Q: What is the climate like in Canada?
A: Canada has a diverse climate, ranging from Arctic conditions in the north to temperate and maritime climates in the south. Weather can vary significantly between regions and seasons, so it’s essential to check local forecasts before traveling.
Q: What languages are spoken in Canada?
A: English and French are the official languages of Canada. However, many other languages are spoken across the country due to its multicultural population, including Indigenous languages and various immigrant languages.
Q: Is healthcare free in Canada?
A: Canadian citizens and permanent residents have access to universal healthcare, which is funded through taxes. Visitors and temporary residents typically need to have private health insurance during their stay.
Q: What is the driving age in Canada?
A: The legal driving age varies between provinces and territories, usually ranging from 16 to 18 years old. Visitors with a valid driver’s license from their home country may be able to drive in Canada for a limited period.
Q: What is unique about Canada?
A: Canada is unique for its vast and diverse landscape, rich cultural heritage, bilingual nature (English and French), and being home to numerous indigenous cultures. It also boasts the longest coastline in the world, exceptional wildlife, and a strong commitment to environmental conservation.
Q: What is Canada famous for?
A: Canada is famous for its breathtaking natural beauty, including Niagara Falls, the Rocky Mountains, and the Northern Lights. It is also renowned for maple syrup, ice hockey, politeness, and a high quality of life.
Q: Are there any embarrassing facts about Canada?
A: Like any country, Canada has its quirks and oddities. For example, it’s illegal to remove a bandage in public in Canada, and it’s against the law to pay for something worth more than 25 cents using only one-cent coins. However, these peculiarities only add to the charm and character of the country.
Q: Can you tell me about the Canadian lifestyle?

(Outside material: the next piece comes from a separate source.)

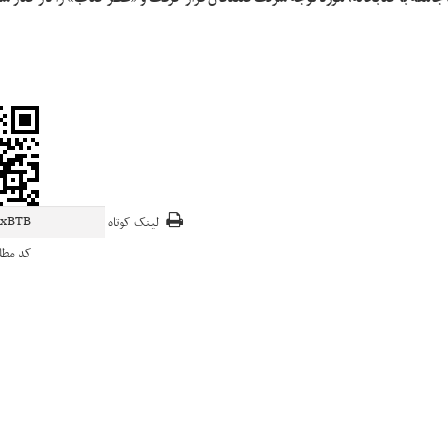
لینک کوتاه
کد مط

A: The Canadian lifestyle is generally laid-back and focused on a healthy work-life balance. Canadians value outdoor activities, sports (especially ice hockey), and time spent with family and friends. The country is known for its friendly and polite people, as well as its strong sense of community and multiculturalism.
Q: What are some fun facts about Christmas in Canada?
A: Christmas in Canada is celebrated with a mix of traditions, owing to the country’s diverse cultural backgrounds. Some interesting Christmas facts include the “Mummering” tradition in Newfoundland, where people dress up in disguises and visit neighbors’ homes for food and drinks, and the “Réveillon,” a late-night feast held by French-Canadians after attending midnight Mass on Christmas Eve. Moreover, the world’s first recorded indoor ice hockey game took place on Christmas Day in 1875 in Montreal.